Exercices à réaliser:
1. Relevez tous les animaux désignés par leur nom dans le texte sur les forêts et le changement climatique.
2. D'après le texte sur les forêts et le changement climatique, combien de fois plus de sangliers compte-t-on aujourd'hui qu'en 1973 selon l'ONF ?
3. Prolongez le texte sur les forêts et le changement climatique à partir de sa dernière phrase.

Texte fourni:
La croissance des arbres est elle aussi impactée par le changement climatique. À très court terme en Europe, l’augmentation du CO2 a un impact fertilisant et pourrait ainsi accélérer la croissance des arbres. Il ne faut pas s’y méprendre si cet effet semble en apparence positif, ce surplus de croissance est d’une part plus gourmand en eau, et d’autre part, peu durable. On considère que la productivité des arbres en France baissera d’ici 2100. En parallèle, c’est la qualité du bois qui pourra aussi baisser. La lente adaptation des arbres aux conséquences du changement climatique pose ainsi des problèmes sanitaires aux forêts, pouvant même aller jusqu’à affecter leur capacité à stocker du carbone, si les dépérissements deviennent trop intenses.

Que ce soit par la destruction, résultat d’événements climatiques extrêmes comme les tempêtes, ou bien par une mortalité accrue des arbres due à la sécheresse, les phénomènes météorologiques extrêmes constituent un véritable danger pour les forêts, et l’ouragan Lothar, détruisant près de 2% du total des arbres sur pied en Suisse en 1999, en est une parfaite illustration

D’autres dangers, moins directs sont également délétères pour les forêts

Le changement climatique modifie énormément d’aspects de notre environnement et certaines de ses conséquences, certes un peu moins évidentes, contribuent à endommager la forêt.  

Pour certains êtres vivants qui la menacent, le changement climatique est une aubaine. Le cas des Scolytes (dont nous parlons plus en détail dans cet article) est révélateur. Ce sont des coléoptères faisant des ravages dans les forêts d’épicéas du nord en creusant des réseaux de galeries immenses dans ces arbres. Le déficit hydrique induit par la sécheresse affaiblit le système immunitaire des arbres, et permet donc aux parasites (dont les scolytes) de se développer plus facilement. De plus, les hivers plus courts et plus doux, leur permettent une reproduction plus intense. C’est également le cas pour les gros gibiers (sangliers, chevreuils…) la période de reproduction étant plus longue, ils prolifèrent jusqu’à devenir des espèces invasives qui peuvent mettre en danger les forêts. Selon l’Office National des Forêts (ONF), on compte aujourd’hui 20 fois plus de sangliers qu’en 1973 et 11 fois plus de cerfs. Ces derniers sont responsables d’importants dégâts dans les forêts, détruisant notamment les jeunes pousses dont ils raffolent.

Données enregistrées:

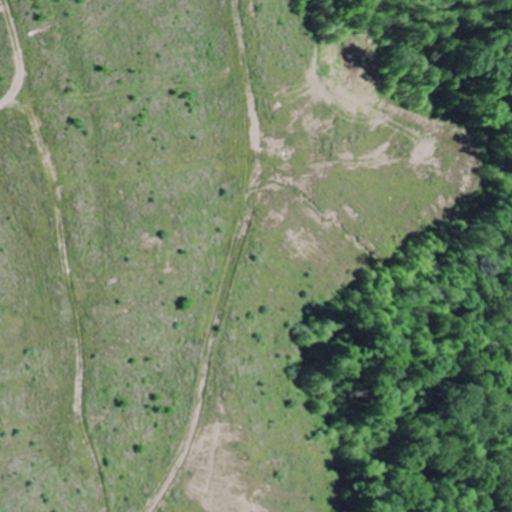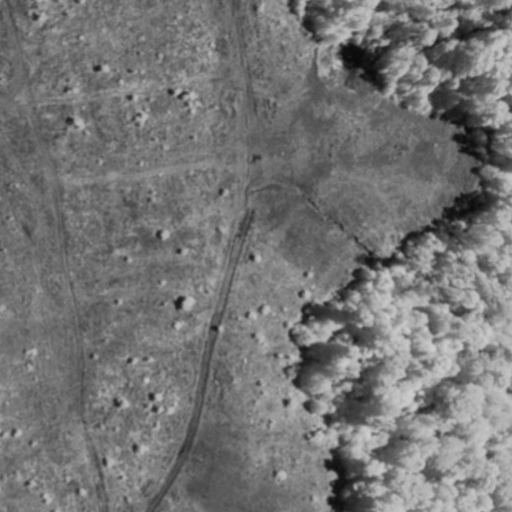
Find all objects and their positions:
quarry: (249, 261)
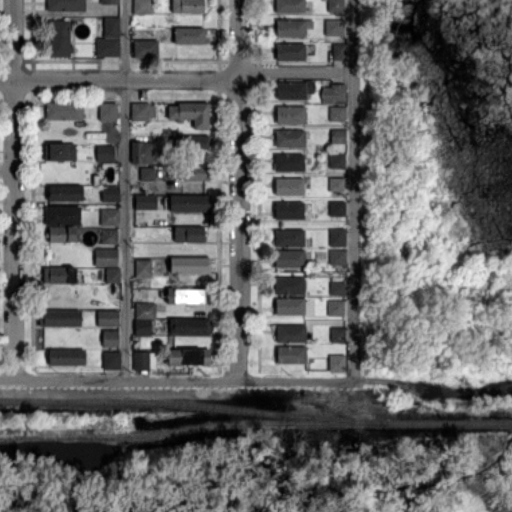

Réponses:
1.
- les scolytes
- les sangliers
- les chevreuils
- les cerfs

2. On en compte 20 fois plus qu'en 1973.

3.
La multiplication des feux de forêts constitue une autre des conséquences indirectes du réchauffement climatique. Les sécheresses, ayant pour conséquence la mort des végétaux en font avec le bois sec un combustible de premier choix, vecteur de propagation des feux. Résultat, les feux de forêts sont plus ardents et se propagent plus rapidement, avec des effets encore plus dévastateurs. Un exemple parlant de cela à eu lieu à l’été 2022 en Gironde où pas moins de 32 000 hectares du massif des Landes de Gascogne ont brûlé (cela représente environ 3 fois la superficie de la ville de Paris).

Face au feu, près d'Hostens dans le massif landais, été 2022  ©AFP - LAURENT PERPIGNA IBAN / HANS LUCAS

Face au feu, près d'Hostens dans le massif landais, été 2022  ©AFP - LAURENT PERPIGNA IBAN / HANS LUCAS

Quel avenir pour la sylviculture en France ?

Le constat pourrait être alarmant : de nombreuses essences en France sont en péril. Outre les chênes Sessiles et pédonculés (évoqués plus haut), le ministère de la transition écologique estime aujourd’hui que :

  • Le hêtre, ne couvrira plus qu’un tiers de la surface qu’il occupe aujourd’hui à l’avenir en n’étant localisé dans les massifs montagneux.
  • L’épicéa quant à lui, pourrait être porté à réduire sa surface (entre autres à cause des Scolytes) et n’occuper que 10% de sa surface actuelle.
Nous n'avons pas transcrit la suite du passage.